START EXCERPTED RECORDS
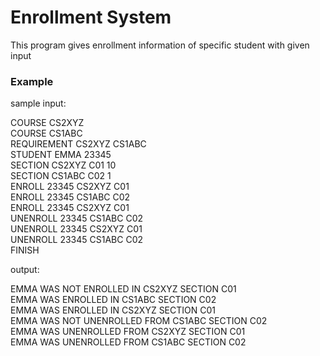 # Enrollment System
This program gives enrollment information of specific student with given input
### Example
sample input:

COURSE CS2XYZ  
COURSE CS1ABC  
REQUIREMENT CS2XYZ CS1ABC  
STUDENT EMMA 23345  
SECTION CS2XYZ C01 10  
SECTION CS1ABC C02 1  
ENROLL 23345 CS2XYZ C01  
ENROLL 23345 CS1ABC C02  
ENROLL 23345 CS2XYZ C01  
UNENROLL 23345 CS1ABC C02  
UNENROLL 23345 CS2XYZ C01  
UNENROLL 23345 CS1ABC C02  
FINISH

output:

EMMA WAS NOT ENROLLED IN CS2XYZ SECTION C01  
EMMA WAS ENROLLED IN CS1ABC SECTION C02  
EMMA WAS ENROLLED IN CS2XYZ SECTION C01  
EMMA WAS NOT UNENROLLED FROM CS1ABC SECTION C02  
EMMA WAS UNENROLLED FROM CS2XYZ SECTION C01  
EMMA WAS UNENROLLED FROM CS1ABC SECTION C02  
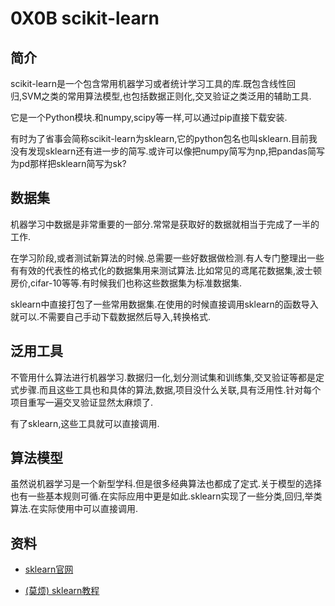 # 0X0B scikit-learn

## 简介

scikit-learn是一个包含常用机器学习或者统计学习工具的库.既包含线性回归,SVM之类的常用算法模型,也包括数据正则化,交叉验证之类泛用的辅助工具.

它是一个Python模块.和numpy,scipy等一样,可以通过pip直接下载安装.

有时为了省事会简称scikit-learn为sklearn,它的python包名也叫sklearn.目前我没有发现sklearn还有进一步的简写.或许可以像把numpy简写为np,把pandas简写为pd那样把sklearn简写为sk?

## 数据集

机器学习中数据是非常重要的一部分.常常是获取好的数据就相当于完成了一半的工作.

在学习阶段,或者测试新算法的时候.总需要一些好数据做检测.有人专门整理出一些有有效的代表性的格式化的数据集用来测试算法.比如常见的鸢尾花数据集,波士顿房价,cifar-10等等.有时候我们也称这些数据集为标准数据集.

sklearn中直接打包了一些常用数据集.在使用的时候直接调用sklearn的函数导入就可以.不需要自己手动下载数据然后导入,转换格式.

## 泛用工具

不管用什么算法进行机器学习.数据归一化,划分测试集和训练集,交叉验证等都是定式步骤.而且这些工具也和具体的算法,数据,项目没什么关联,具有泛用性.针对每个项目重写一遍交叉验证显然太麻烦了.

有了sklearn,这些工具就可以直接调用.

## 算法模型

虽然说机器学习是一个新型学科.但是很多经典算法也都成了定式.关于模型的选择也有一些基本规则可循.在实际应用中更是如此.sklearn实现了一些分类,回归,举类算法.在实际使用中可以直接调用.

## 资料

* [sklearn官网](http://scikit-learn.org/stable/)

* [(莫烦) sklearn教程](https://morvanzhou.github.io/tutorials/machine-learning/sklearn/)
END EXCERPTED RECORDS
> _EXERCISE INSTRUCTIONS_
For the word "UNENROLLED", state the number of lines in the listing that contain it and nothing further.

> _ANSWER TO THIS EXERCISE_
3